President of FK Borac Banja Luka
- In office 19 June 2018 – 6 August 2020
- Preceded by: Branko Kovačević
- Succeeded by: Stojan Malbašić

Personal details
- Born: 12 November 1988 (age 37) Bosanska Gradiška, SR Bosnia and Herzegovina, SFR Yugoslavia
- Spouse: Nataša Zeljković
- Children: 3
- Occupation: Football administrator

= Vico Zeljković =

Bosnian Serb businessman and football executive (born 1988)

Vico Zeljković (Вицо Зељковић; born 12 November 1988) is a Bosnian Serb businessman and football executive serving as president of the Football Association of Bosnia and Herzegovina since March 2021. He is also president of the Football Association of Republika Srpska.

Zeljković was previously president of FK Borac Banja Luka and worked as a board executive in the Bosnian FA as well.

==Career==
From 19 June 2018 until 6 August 2020, Zeljković was president of Bosnian Premier League club Borac Banja Luka. He has served as president of the Football Association of Republika Srpska since 24 January 2020.

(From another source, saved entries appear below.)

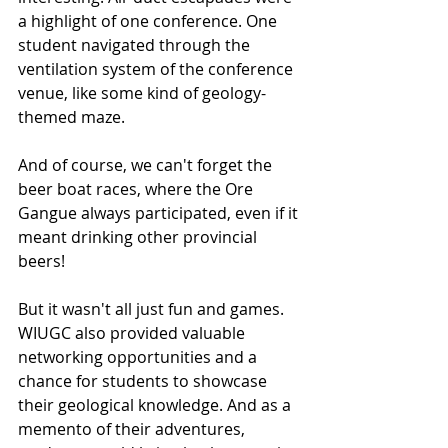
a highlight of one conference. One 
student navigated through the 
ventilation system of the conference 
venue, like some kind of geology-
themed maze.
And of course, we can't forget the 
beer boat races, where the Ore 
Gangue always participated, even if it 
meant drinking other provincial 
beers!
But it wasn't all just fun and games. 
WIUGC also provided valuable 
networking opportunities and a 
chance for students to showcase 
their geological knowledge. And as a 
memento of their adventures,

On 16 March 2021, Zeljković became the new president of the Football Association of Bosnia and Herzegovina. Before becoming president, he was a board executive in the Bosnian FA. Zeljković was re-elected to another four-year term as president of the Bosnian FA in April 2025.

==Personal life==
Zeljković is the nephew of prominent Bosnian Serb politician Milorad Dodik.